Vietnam: Chinese PLA gunner in tank, occupied Cao Bang, Third Indochina War, 1979
The Sino–Vietnamese War (Vietnamese: Chiến tranh biên giới Việt-Trung), also known as the Third Indochina War, known in the PRC as 对越自卫反击战 (duì yuè zìwèi fǎnjī zhàn) (Counterattack against Vietnam in Self-Defense) and in Vietnam as Chiến tranh chống bành trướng Trung Hoa (War against Chinese expansionism), was a brief but bloody border war fought in 1979 between the People's Republic of China (PRC) and the Socialist Republic of Vietnam.

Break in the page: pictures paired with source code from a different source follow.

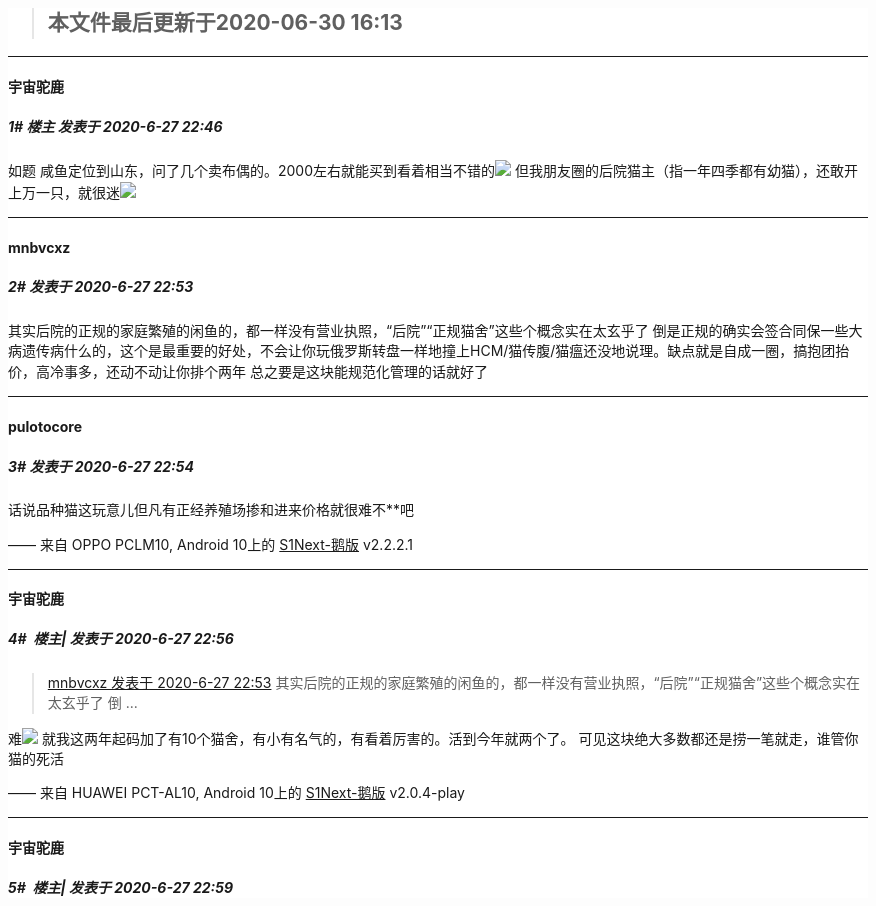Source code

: > ## **本文件最后更新于2020-06-30 16:13** 


-----

####  宇宙驼鹿  
##### 1#       楼主       发表于 2020-6-27 22:46


如题
咸鱼定位到山东，问了几个卖布偶的。2000左右就能买到看着相当不错的<img src="https://static.saraba1st.com/image/smiley/face2017/033.png" referrerpolicy="no-referrer">
但我朋友圈的后院猫主（指一年四季都有幼猫），还敢开上万一只，就很迷<img src="https://static.saraba1st.com/image/smiley/face2017/003.png" referrerpolicy="no-referrer">


-----

####  mnbvcxz  
##### 2#       发表于 2020-6-27 22:53


其实后院的正规的家庭繁殖的闲鱼的，都一样没有营业执照，“后院”“正规猫舍”这些个概念实在太玄乎了
倒是正规的确实会签合同保一些大病遗传病什么的，这个是最重要的好处，不会让你玩俄罗斯转盘一样地撞上HCM/猫传腹/猫瘟还没地说理。缺点就是自成一圈，搞抱团抬价，高冷事多，还动不动让你排个两年
总之要是这块能规范化管理的话就好了


-----

####  pulotocore  
##### 3#       发表于 2020-6-27 22:54


话说品种猫这玩意儿但凡有正经养殖场掺和进来价格就很难不**吧

—— 来自 OPPO PCLM10, Android 10上的 [S1Next-鹅版](https://github.com/ykrank/S1-Next/releases) v2.2.2.1


-----

####  宇宙驼鹿  
##### 4#         楼主| 发表于 2020-6-27 22:56


<blockquote><a href="httphttps://bbs.saraba1st.com/2b/forum.php?mod=redirect&amp;goto=findpost&amp;pid=47977575&amp;ptid=1944479" target="_blank">mnbvcxz 发表于 2020-6-27 22:53</a>
其实后院的正规的家庭繁殖的闲鱼的，都一样没有营业执照，“后院”“正规猫舍”这些个概念实在太玄乎了
倒 ...</blockquote>
难<img src="https://static.saraba1st.com/image/smiley/face2017/020.png" referrerpolicy="no-referrer">
就我这两年起码加了有10个猫舍，有小有名气的，有看着厉害的。活到今年就两个了。
可见这块绝大多数都还是捞一笔就走，谁管你猫的死活

—— 来自 HUAWEI PCT-AL10, Android 10上的 [S1Next-鹅版](https://github.com/ykrank/S1-Next/releases) v2.0.4-play


-----

####  宇宙驼鹿  
##### 5#         楼主| 发表于 2020-6-27 22:59
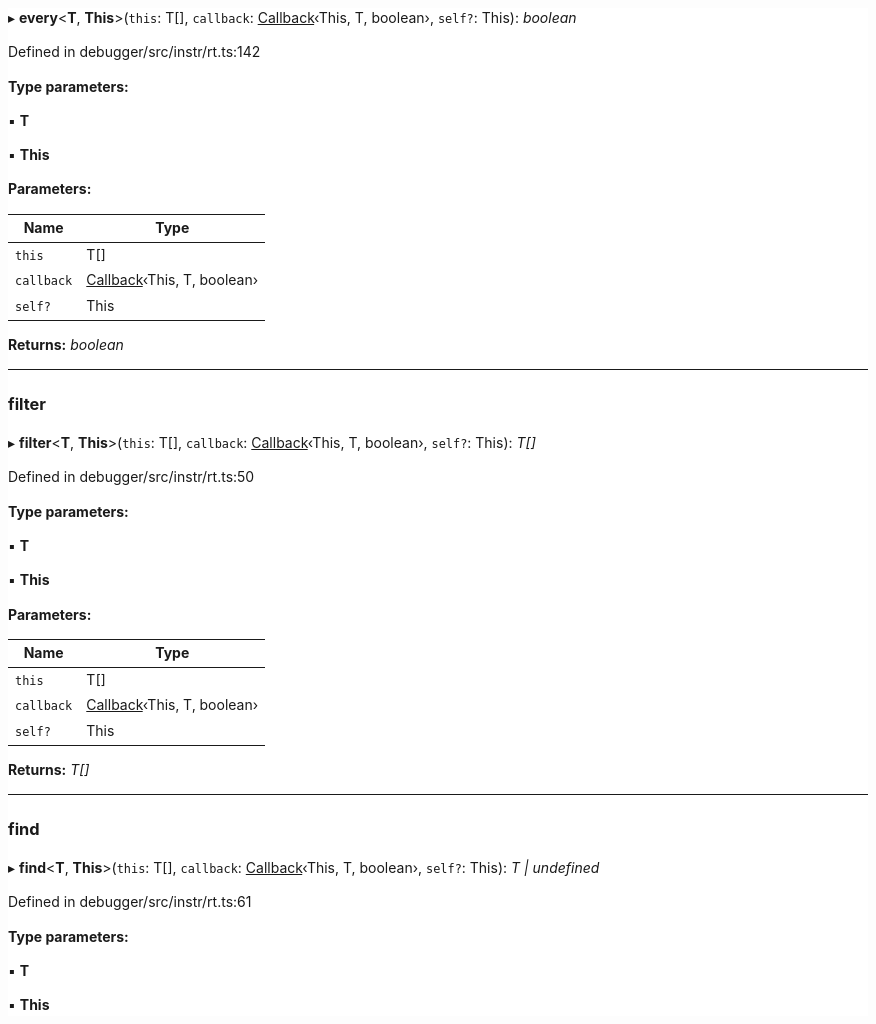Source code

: ▸ **every**<**T**, **This**>(`this`: T[], `callback`: [Callback](_instr_rt_.md#callback)‹This, T, boolean›, `self?`: This): *boolean*

Defined in debugger/src/instr/rt.ts:142

**Type parameters:**

▪ **T**

▪ **This**

**Parameters:**

Name | Type |
------ | ------ |
`this` | T[] |
`callback` | [Callback](_instr_rt_.md#callback)‹This, T, boolean› |
`self?` | This |

**Returns:** *boolean*

___

###  filter

▸ **filter**<**T**, **This**>(`this`: T[], `callback`: [Callback](_instr_rt_.md#callback)‹This, T, boolean›, `self?`: This): *T[]*

Defined in debugger/src/instr/rt.ts:50

**Type parameters:**

▪ **T**

▪ **This**

**Parameters:**

Name | Type |
------ | ------ |
`this` | T[] |
`callback` | [Callback](_instr_rt_.md#callback)‹This, T, boolean› |
`self?` | This |

**Returns:** *T[]*

___

###  find

▸ **find**<**T**, **This**>(`this`: T[], `callback`: [Callback](_instr_rt_.md#callback)‹This, T, boolean›, `self?`: This): *T | undefined*

Defined in debugger/src/instr/rt.ts:61

**Type parameters:**

▪ **T**

▪ **This**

The PRC launched the offensive in response to Vietnam's 1978 invasion and occupation of Cambodia, which ended the reign of the PRC-backed Khmer Rouge.

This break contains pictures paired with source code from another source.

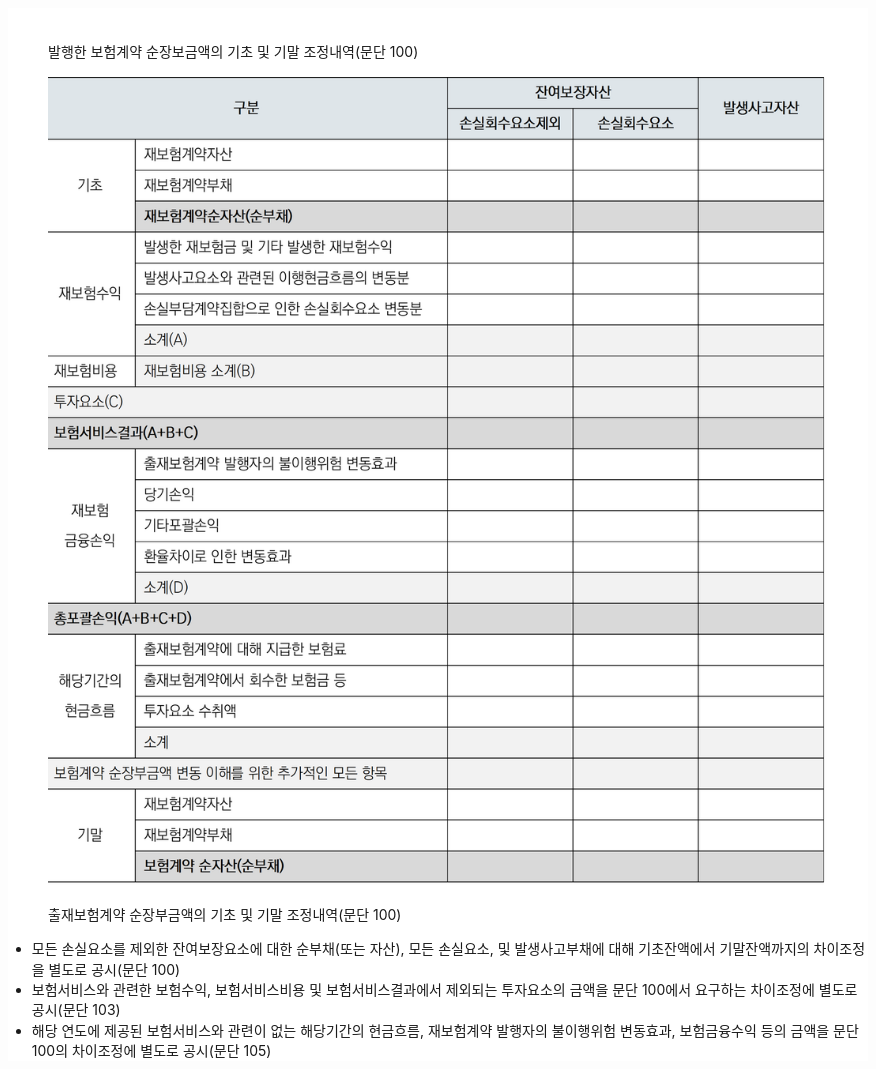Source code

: <figure><img src="../../.gitbook/assets/표9-8.png" alt=""><figcaption><p>발행한 보험계약 순장보금액의 기초 및 기말 조정내역(문단 100)</p></figcaption></figure>

<figure><img src="../../.gitbook/assets/표 변경 22.png" alt=""><figcaption><p>출재보험계약 순장부금액의 기초 및 기말 조정내역(문단 100)</p></figcaption></figure>

* 모든 손실요소를 제외한 잔여보장요소에 대한 순부채(또는 자산), 모든 손실요소, 및 발생사고부채에 대해 기초잔액에서 기말잔액까지의 차이조정을 별도로 공시(문단 100)
* 보험서비스와 관련한 보험수익, 보험서비스비용 및 보험서비스결과에서 제외되는 투자요소의 금액을 문단 100에서 요구하는 차이조정에 별도로 공시(문단 103)
* 해당 연도에 제공된 보험서비스와 관련이 없는 해당기간의 현금흐름, 재보험계약 발행자의 불이행위험 변동효과, 보험금융수익 등의 금액을 문단 100의 차이조정에 별도로 공시(문단 105)&#x20;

The Chinese invaded Northern Vietnam and captured some of the northernmost cities in Vietnam. On March 6 China declared that the gate to Hanoi was open and that their punitive mission had been achieved and retreated back to China.
Both China and Vietnam claimed victory in the last of the Indochina Wars of the twentieth century; as Vietnamese troops remained in Cambodia until 1989 it can be said that the PRC failed to achieve the goal of dissuading Vietnam from involvement in Cambodia. China achieved its strategic objective of reducing the offensive capability of Vietnam along the Sino-Vietnam border by implementing a scorched earth policy.